If a Conservatorship is in place, the Conservator holds the Attorney-Client privilege unless there is a real or apparent conflict of interest between the Conservator and the Conservator. For example, if the conservatist wants to terminate the conservatism and the conservator objects to the termination, the conservatist may maintain the right of his or her attorney-client with respect to the termination action. But if the conservatee is sued by a third party, the right of the conservatee’s attorney-client would be exercised by the conservator, not the conservatee.


The Rules of Attorney-Client Privilege for Guardians are the same as those of the Conservators

As with the Curators, the privilege of the Attorney-Client follows that the office of Custodian and Successor Custodian can receive protected correspondence between the former Custodian and his or her counsel. The custodian often retains the right of the attorney-client of his or her ward, unless there is a real or apparent conflict of interest between the custodian and the ward, in which case the privilege of the attorney-client stays with the ward.
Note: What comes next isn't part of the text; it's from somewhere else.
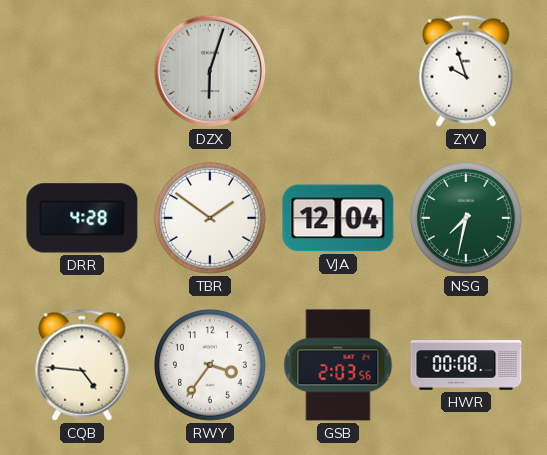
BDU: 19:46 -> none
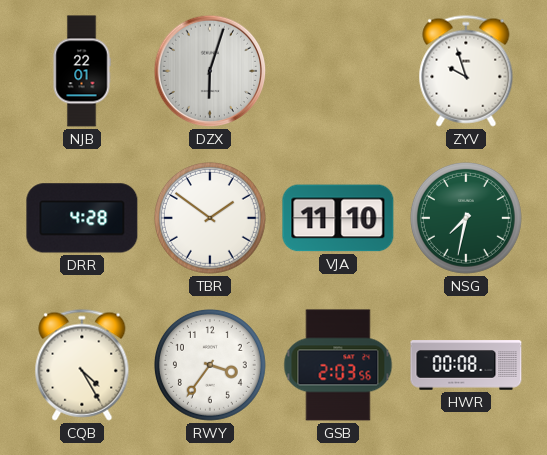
NJB: none -> 22:01
VJA: 12:04 -> 11:10
CQB: 4:46 -> 4:25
Agents under the authority of the Attorney

A fiduciary exemption would also apply, meaning that a successor agent would be able to access correspondence between the former agent and his or her attorney.
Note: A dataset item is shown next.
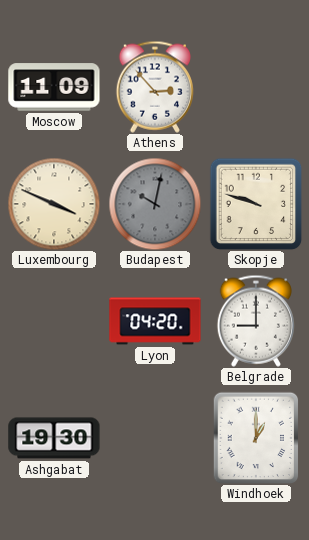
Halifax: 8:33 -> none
Service Invoices Conducted Are Confidential In Some Circumstances

Procurator’s invoices for a fiduciary’s client are covered by the right of the attorney-client in ongoing litigation. The explanation is that the details contained in the invoices will provide insight into the legal plan, the discovery of which will give the opposing party an unfair advantage. What is not clear under existing law, however, is how much the right of the attorney-client applies to non-litigation services as to the invoices of the attorney for services such as trust administration. These invoices may or may not be privileged, depending on the circumstances. Fiduciary billing is not entitled to any attorney-client privilege except to the degree that it contains attorney-client protected correspondence or attorney-work items. Any time entries that reveal certain messages or a lawyer’s work product should be redrafted to prevent the right from being accidentally waived.


Other General Exceptions to the Attorney-Client Privilege

There is no privilege of an accountant-client and only a restricted privilege for non-attorney tax practitioners for “tax advice.” In addition, tax return preparation services provided by an attorney are not covered by the attorney-client privilege. There is also no protection between fiduciaries and third parties, such as appraisers, accountants and the like, but the privilege extends to correspondence between the attorney and such third parties where the services of a third party are required to provide information to the attorney to provide legal services to the client. Thus, if the fiduciary wishes to ensure that correspondence with the third-party provider remain confidential, the solicitor, not the fiduciary, should retain the provider. Finally, there is no right of a client’s attorney-client for correspondence by a client requesting legal help to prepare or commit a crime.


Beware about Waiving the Attorney-Client Privilege

even if the Attorney-Client privilege applies, it can easily be waived. Any declaration by the client of his or her correspondence with the attorney could be the basis of a waiver, except if the client did not wish to waive the privilege. (A client overshare on social media advice from a lawyer has been determined to waive the privilege.) It is important that you consult your lawyer on how to ensure that all rights remain intact.

The above list shows some, but nowhere near all, of the complexities that affect interactions between fiduciarys, whether professional or non-professional, and their lawyers. If you act as a fiduciary, it is important to consider these complexities so that you know when your messages are covered by the right of the attorney-client and when they are not.